Like William and Kate’s country home of Anmer Hall, nestled on the Queen’s Sandringham estate, where the family lived until their children reached school age, Frogmore Cottage will allow the Sussex family to live well away from the intrusions of smartphone cameras and the paparazzi. Though the mainstream media has obeyed unwritten rules to leave royal children alone, that agreement never been observed by aggressive paparazzi eager for foreign sales.

And, unless the Queen changes the rules regarding royal styles and titles (Maclean’s more detailed explanation is here), Harry and Meghan’s baby will not be saddled with a royal title, but will take a title from his dukedom—so a boy would likely be known as the Earl of Dumbarton and a girl would be Lady [first name] Mountbatten-Windsor.
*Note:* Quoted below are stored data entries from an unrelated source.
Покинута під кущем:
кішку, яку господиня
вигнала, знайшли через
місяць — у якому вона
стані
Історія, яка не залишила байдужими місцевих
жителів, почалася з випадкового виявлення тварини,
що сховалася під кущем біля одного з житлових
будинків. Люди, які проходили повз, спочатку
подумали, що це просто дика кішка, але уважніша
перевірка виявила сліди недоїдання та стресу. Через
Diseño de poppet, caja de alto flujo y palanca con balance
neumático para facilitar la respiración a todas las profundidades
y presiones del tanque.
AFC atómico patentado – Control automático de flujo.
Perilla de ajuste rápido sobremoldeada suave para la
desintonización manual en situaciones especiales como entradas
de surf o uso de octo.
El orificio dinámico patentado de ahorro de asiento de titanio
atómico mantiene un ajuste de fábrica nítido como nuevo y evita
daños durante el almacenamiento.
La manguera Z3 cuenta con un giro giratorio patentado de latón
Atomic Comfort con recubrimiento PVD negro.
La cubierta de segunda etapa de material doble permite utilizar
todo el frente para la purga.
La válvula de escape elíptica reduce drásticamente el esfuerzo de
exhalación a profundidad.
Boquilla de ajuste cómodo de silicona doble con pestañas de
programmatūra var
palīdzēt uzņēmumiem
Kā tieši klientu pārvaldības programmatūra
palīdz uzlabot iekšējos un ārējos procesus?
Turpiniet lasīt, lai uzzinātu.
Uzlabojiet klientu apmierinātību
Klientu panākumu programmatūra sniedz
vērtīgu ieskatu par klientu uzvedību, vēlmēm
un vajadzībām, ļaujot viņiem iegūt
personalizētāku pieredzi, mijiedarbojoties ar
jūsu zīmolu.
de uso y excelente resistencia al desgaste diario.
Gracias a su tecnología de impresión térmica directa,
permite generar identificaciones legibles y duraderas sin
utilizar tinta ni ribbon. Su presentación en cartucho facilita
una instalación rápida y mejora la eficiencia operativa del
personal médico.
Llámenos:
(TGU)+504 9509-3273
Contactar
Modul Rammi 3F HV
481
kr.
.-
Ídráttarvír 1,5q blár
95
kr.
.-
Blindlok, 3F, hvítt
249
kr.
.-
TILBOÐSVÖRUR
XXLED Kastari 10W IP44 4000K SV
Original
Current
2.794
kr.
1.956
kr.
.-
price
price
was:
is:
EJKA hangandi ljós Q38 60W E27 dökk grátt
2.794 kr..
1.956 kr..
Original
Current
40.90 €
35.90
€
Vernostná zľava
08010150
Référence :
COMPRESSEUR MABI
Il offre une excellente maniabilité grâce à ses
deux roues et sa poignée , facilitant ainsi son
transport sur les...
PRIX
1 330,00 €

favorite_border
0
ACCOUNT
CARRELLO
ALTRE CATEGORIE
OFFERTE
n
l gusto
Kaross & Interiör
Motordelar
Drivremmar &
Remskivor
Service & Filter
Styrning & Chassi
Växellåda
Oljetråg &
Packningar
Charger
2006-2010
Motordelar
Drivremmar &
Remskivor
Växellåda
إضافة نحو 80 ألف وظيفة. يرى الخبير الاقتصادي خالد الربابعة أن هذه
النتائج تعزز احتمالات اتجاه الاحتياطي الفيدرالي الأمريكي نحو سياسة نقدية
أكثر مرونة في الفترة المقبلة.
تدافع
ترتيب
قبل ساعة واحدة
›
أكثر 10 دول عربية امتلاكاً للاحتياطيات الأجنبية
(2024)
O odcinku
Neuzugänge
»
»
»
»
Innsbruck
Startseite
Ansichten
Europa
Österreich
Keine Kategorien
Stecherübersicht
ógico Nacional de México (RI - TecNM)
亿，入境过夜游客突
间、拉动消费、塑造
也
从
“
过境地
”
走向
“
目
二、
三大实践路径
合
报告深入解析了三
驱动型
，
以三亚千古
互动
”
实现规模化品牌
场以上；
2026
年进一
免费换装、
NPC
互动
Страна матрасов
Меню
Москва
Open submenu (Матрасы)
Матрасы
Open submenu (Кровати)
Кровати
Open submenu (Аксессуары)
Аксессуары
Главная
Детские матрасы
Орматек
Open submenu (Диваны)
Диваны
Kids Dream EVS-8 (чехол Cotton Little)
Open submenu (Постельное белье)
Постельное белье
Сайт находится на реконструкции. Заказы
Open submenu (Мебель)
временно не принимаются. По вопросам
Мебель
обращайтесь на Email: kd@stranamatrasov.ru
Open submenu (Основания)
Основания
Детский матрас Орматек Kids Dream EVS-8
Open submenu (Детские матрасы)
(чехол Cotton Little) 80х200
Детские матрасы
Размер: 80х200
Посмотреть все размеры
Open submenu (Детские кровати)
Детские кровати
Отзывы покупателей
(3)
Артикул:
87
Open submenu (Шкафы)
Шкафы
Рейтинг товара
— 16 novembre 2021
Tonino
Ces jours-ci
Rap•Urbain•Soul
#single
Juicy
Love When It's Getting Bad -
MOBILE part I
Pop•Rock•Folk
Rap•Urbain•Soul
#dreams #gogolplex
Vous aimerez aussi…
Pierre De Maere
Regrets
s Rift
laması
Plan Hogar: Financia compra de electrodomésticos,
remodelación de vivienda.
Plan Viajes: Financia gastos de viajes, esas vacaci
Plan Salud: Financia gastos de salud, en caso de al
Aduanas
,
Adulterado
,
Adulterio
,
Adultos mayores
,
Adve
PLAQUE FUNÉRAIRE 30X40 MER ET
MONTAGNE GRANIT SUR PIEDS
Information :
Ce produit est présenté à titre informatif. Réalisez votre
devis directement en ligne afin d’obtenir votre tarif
That follows the recent precedent set by the children of Prince Edward, the Queen’s fourth child, and Sophie, Countess of Wessex. Though their young children are technically entitled to be called prince and princess, their parents reportedly decided not to burden them with the titles, knowing such monikers would make it difficult to establish themselves as private citizens, especially as their link to the throne grows more tenuous over time. So their elder is Lady Louise Mountbatten-Windsor and their younger child is James, Viscount Severn.

Princess Anne famously stated that her untitled children just have a grandmother who is the Queen. They were never expected to be full-time royals, never assumed to have the same responsibilities as their cousins. Such freedom means Harry and Meghan’s child can become anything under the sun…farmer, mental health worker, statistician, cook. Anything. And that is surely better than a royal title.